Türkiye Kamu Çalışanları Kalkınma ve Dayanışma Vakfı (TÜRKAV) Elazığ Şube Başkanı Abdullah Pirinççi, yıllardır Elazığ’ın bağrına saplanmış bir hançer gibi duran çimento fabrikasının insan sağlığını tehdit ettiğini belirtti. Pirinççi, fabrikanın bacalarından yayılan tozun toprağı zehirlediğini, çocuklara hastalık saçtığını vurguladı.
Pirinççi, şehirdeki yetkililerin suskunluğu, ilgisizliği ve korkaklığının kabul edilemez bir noktaya ulaştığını söyledi. “Elazığlı hangi çocuk, bu fabrikanın bacasından çıkan tozla büyümek zorunda? Hangi yaşlı, bu gazla nefes alacak? Hangi yönetici, hangi temsilci vicdanını rahat hissediyor?” diye sordu.
TÜRKAV olarak artık bu duruma “yeter” dediklerini açıklayan Pirinççi, “Bu şehir ‘fabrika çalışsın da nerede olursa olsun’ diyebilecek kadar çaresiz değildir.
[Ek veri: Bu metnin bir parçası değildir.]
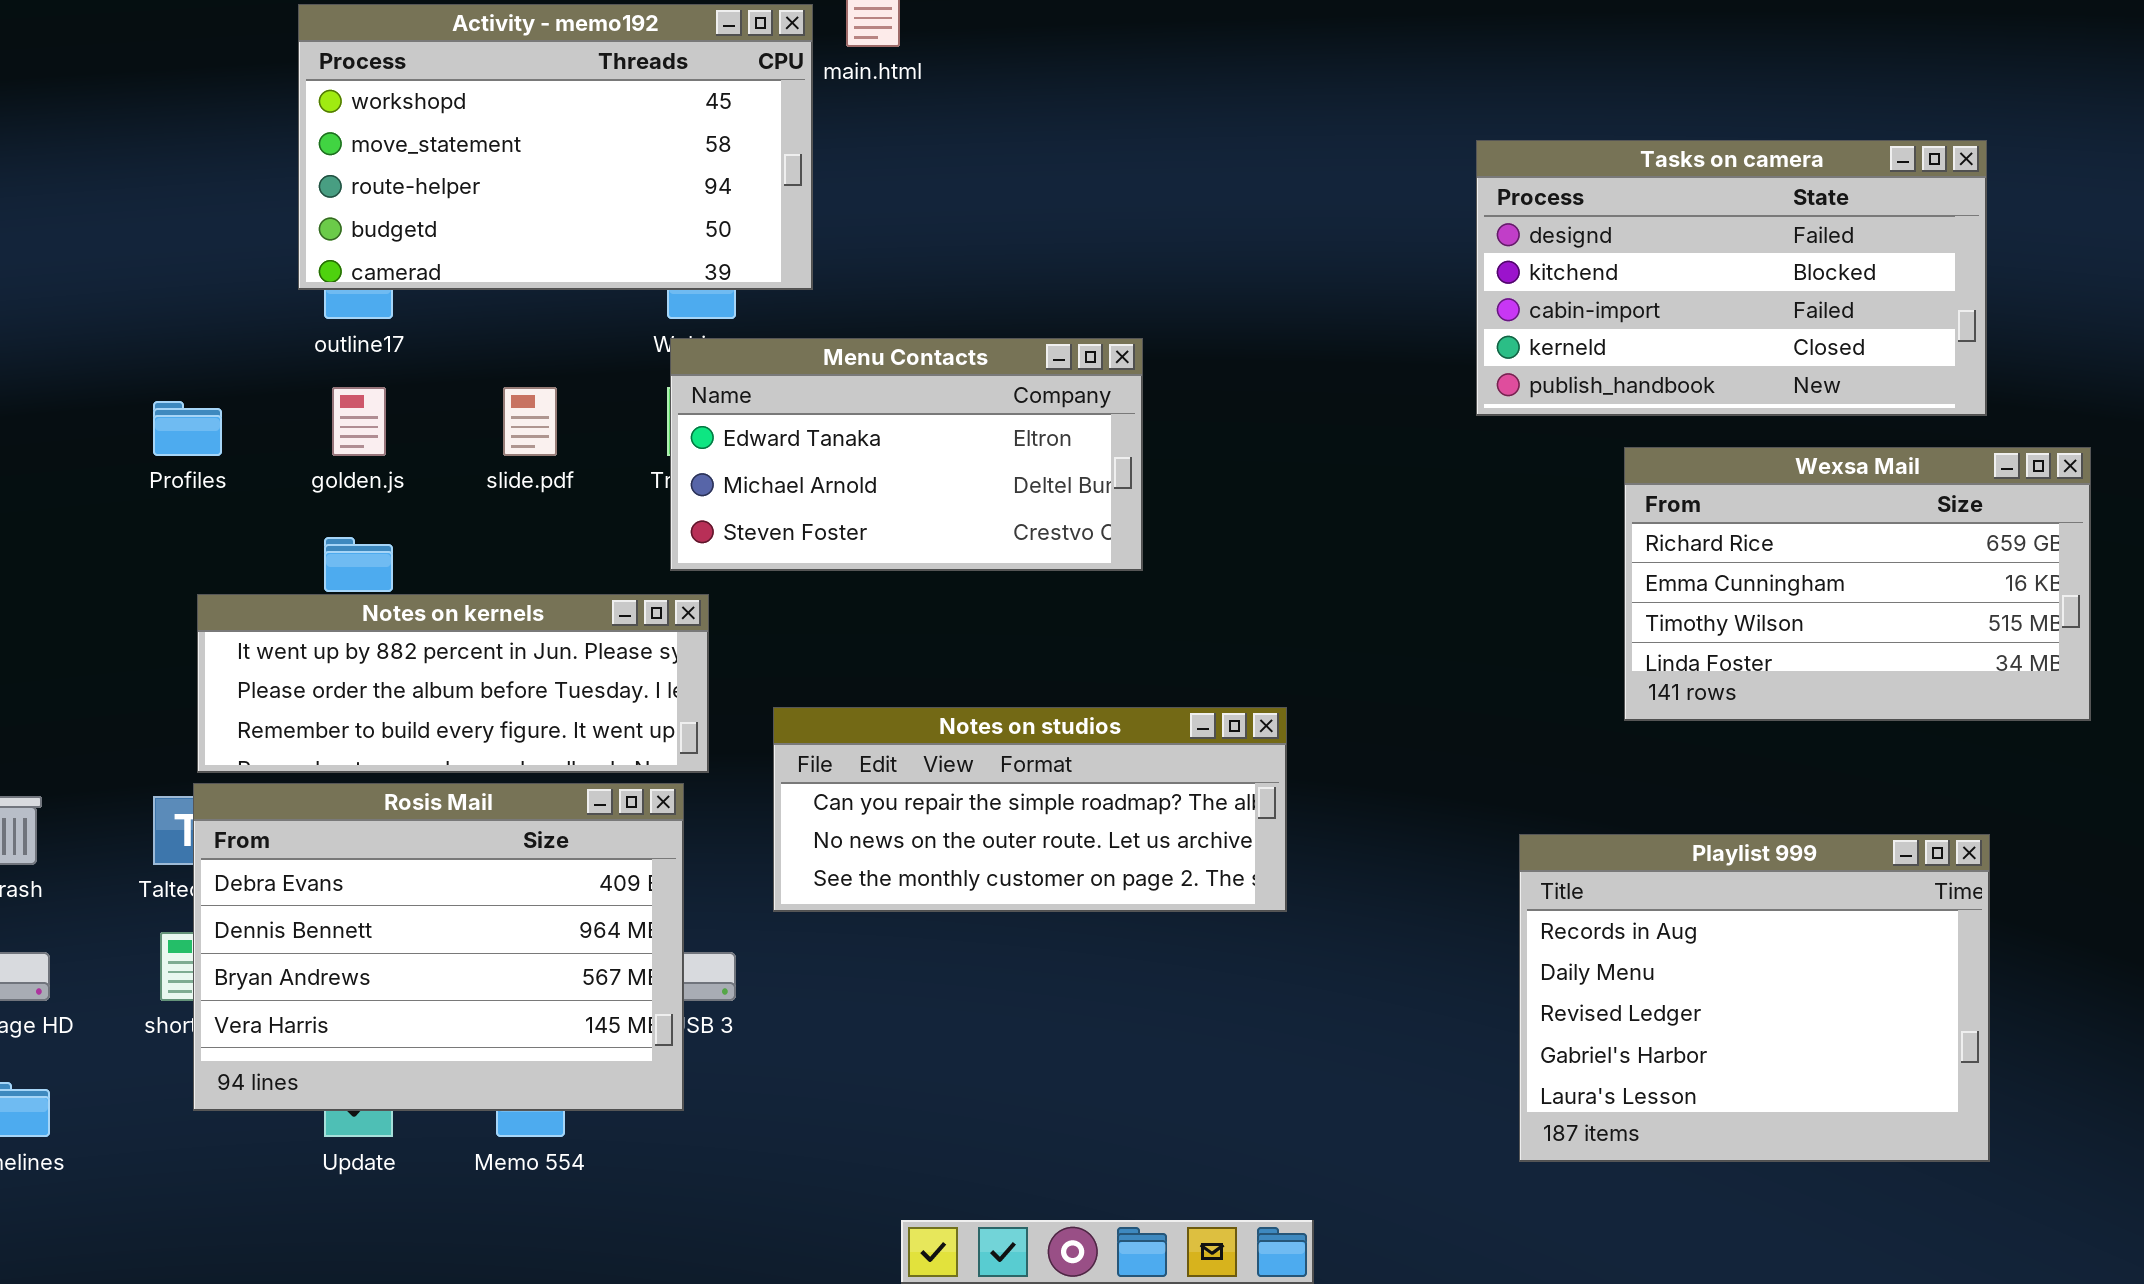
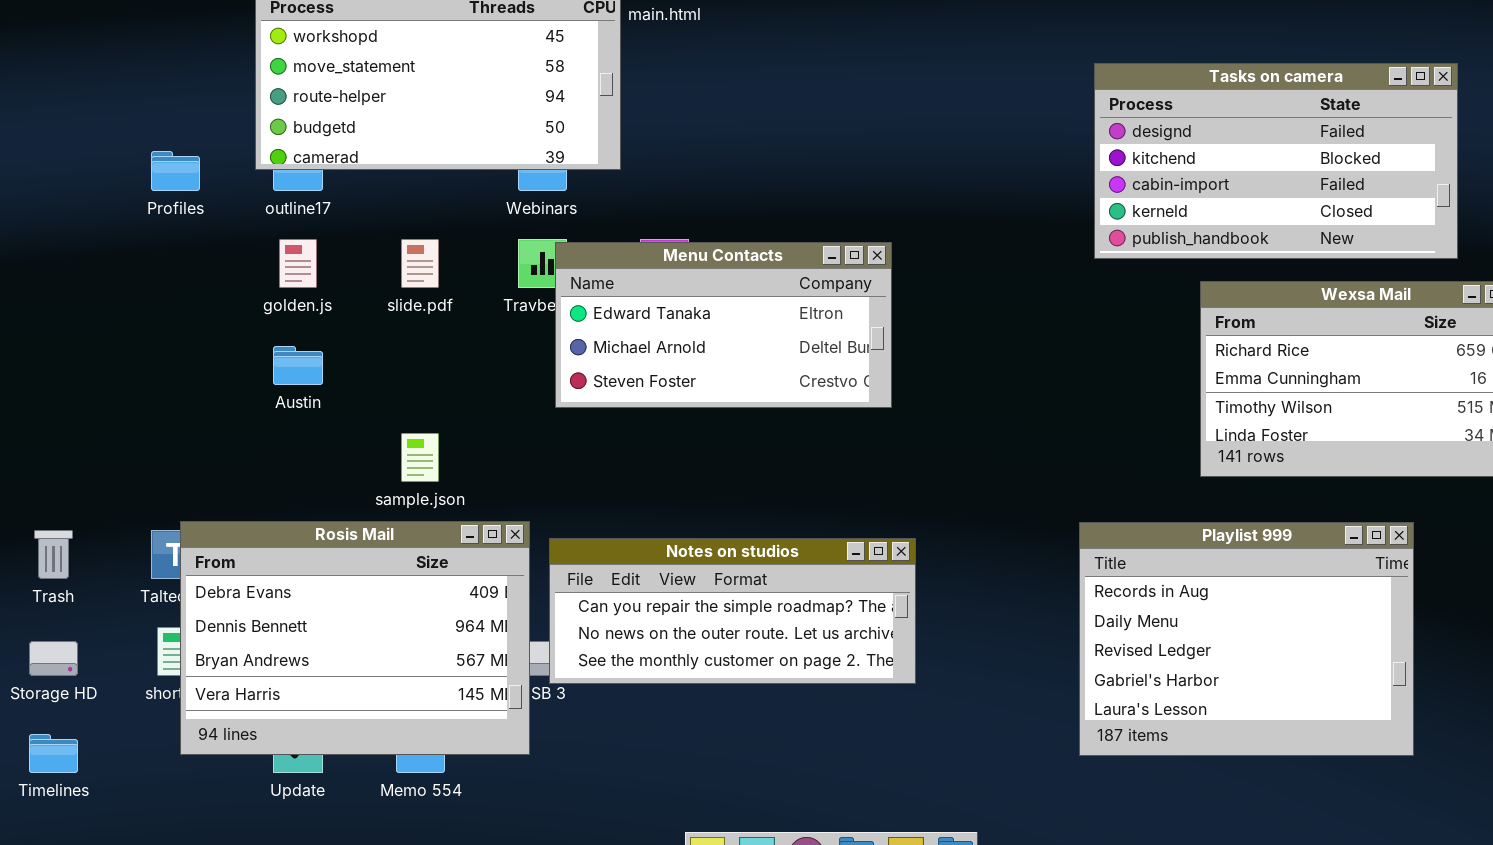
Menu Contacts: [670,338,1143,571] -> [555,242,892,408], moved
Profiles: [153,401,222,456] -> [151,151,200,191], moved
Notes on kernels: [197,594,709,773] -> none, closed
Notes on studios: [773,707,1287,912] -> [549,538,916,684], moved
Playlist 999: [1519,834,1990,1162] -> [1079,522,1414,756], moved

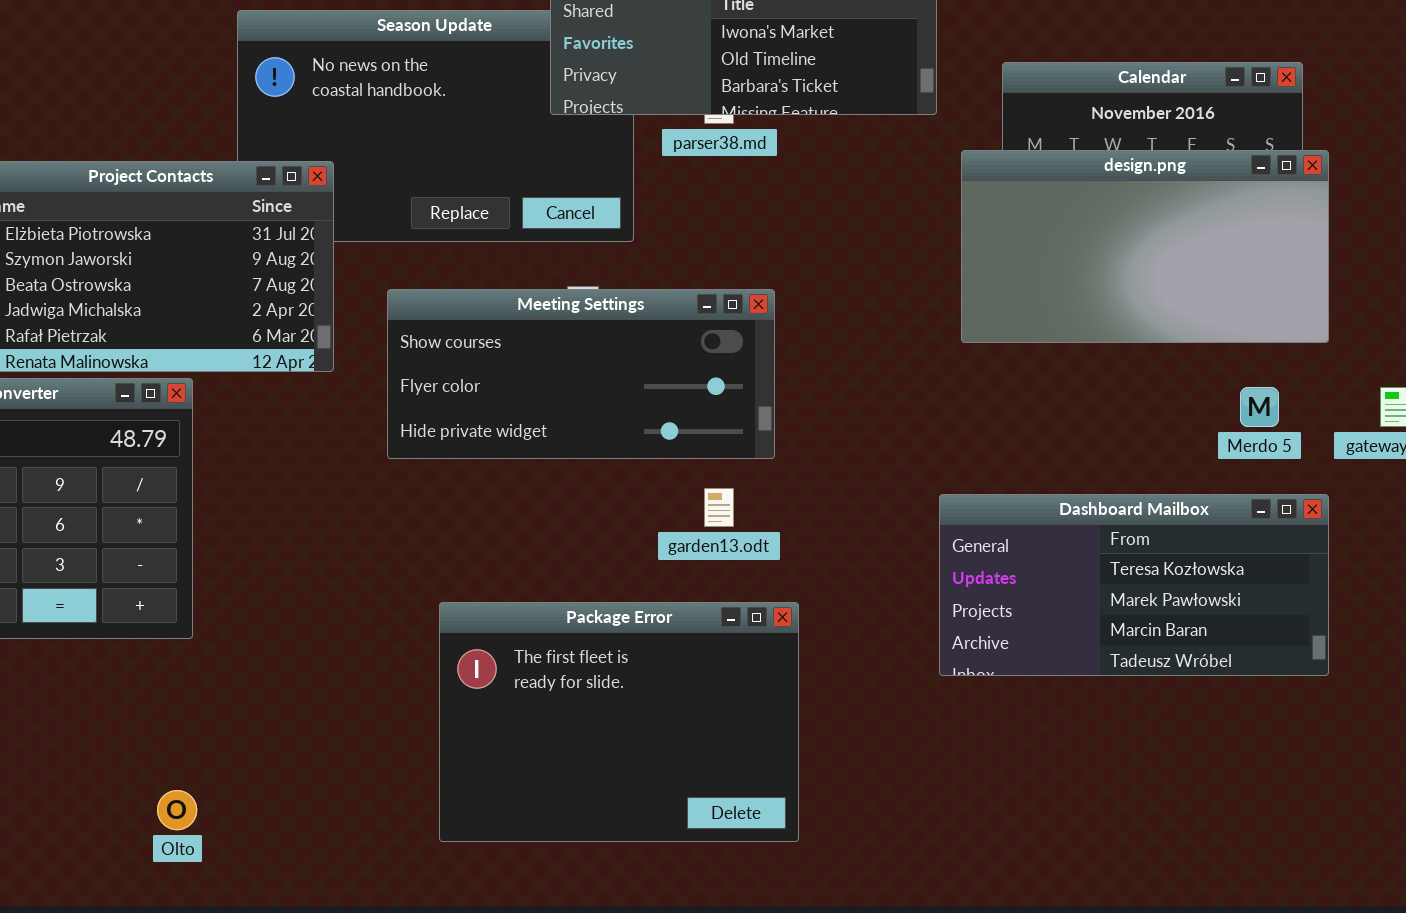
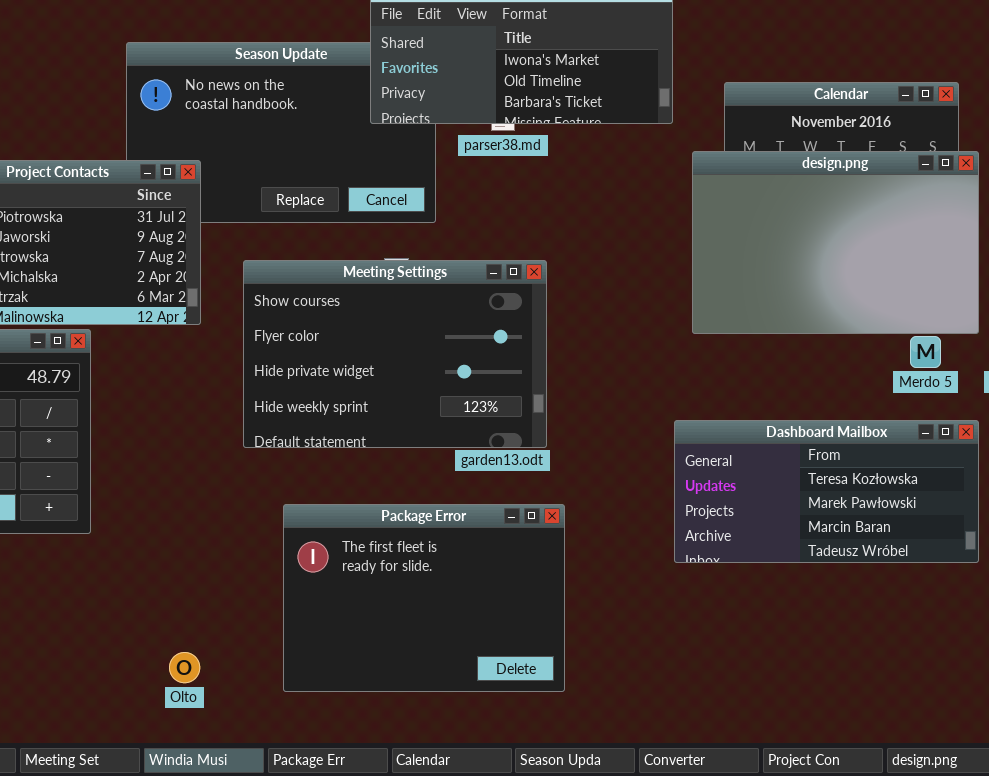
design.png: [961,150,1329,343] -> [692,151,979,334], resized
Meeting Settings: [387,289,775,459] -> [243,260,547,448], resized
Olto: [157,790,197,830] -> [169,652,200,683], moved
Bu millet, üç beş çıkar grubunun insafına bırakılacak kadar sahipsiz değildir. Elazığ, geçmişinden gelen milli şuuru ve vakarını bugün de gösterecek kudrete sahiptir” ifadelerini kullandı.
MİLLETİN HAKKI İÇİN, O FABRİKA GİDECEK!
Değerli Hemşehrilerimiz, Aziz Elazığlılar;
Bu şehrin bağrına saplanmış bir hançer gibi duran çimento fabrikası, yıllardır insanımızın nefesini çalmakta, toprağımıza zehir, çocuklarımıza hastalık saçmaktadır. Bu tabloya rağmen; şehirdeki…— ABDULLAH PİRİNÇÇİ (@apirinccci) May 18, 2025
Pirinççi, fabrikanın sadece bir sanayi tesisi olmadığını, aynı zamanda vurdumduymazlık, teslimiyet ve milli irade işgali haline geldiğini belirtti. Bu nedenle Elazığ Belediyesi ve İl Genel Meclisi’ni sessiz kalmamak, taraf olmak için göreve çağırdı. Üniversiteyi bilimsel raporlar sunmaya, Ticaret ve Sanayi Odalarını halk sağlığını kâr hesaplarından üstün tutmaya, tüm sivil toplum kuruluşlarını ise bu davaya sahip çıkmaya davet etti.
TÜRKAV Elazığ Şubesi olarak, “Bu şehre kast eden bu yapının derhal şehir dışına taşınması gerektiğini” gür bir sesle ilan ettiklerini dile getiren Pirinççi, Elazığ Milletvekili Semih Işıkver’in bu konudaki dik ve tavizsiz duruşunu desteklediklerini, yalnız bırakılmasını ise vefasızlık ve gaflet olarak değerlendirdiklerini belirtti.
Pirinççi, bu meselenin bir fabrika meselesi olmadığını, millet meselesi olduğunu vurgulayarak, “Bu mesele bir istihdam bahanesi değil, bir yaşam hakkı davasıdır. Bu mesele bir şehircilik meselesi değil, bir vicdan imtihanıdır” dedi.
“Biz bu imtihanda tarafız: Milletin tarafındayız!” diyen Abdullah Pirinççi, “Bu şehri savunmak en doğal, en kutsal görevimizdir. Mesele çözüme kavuşana dek susmayacağız. Çimento fabrikası şehir dışına taşınmadan hiçbir şey bitmiş sayılmayacak!” ifadeleriyle açıklamasını tamamladı.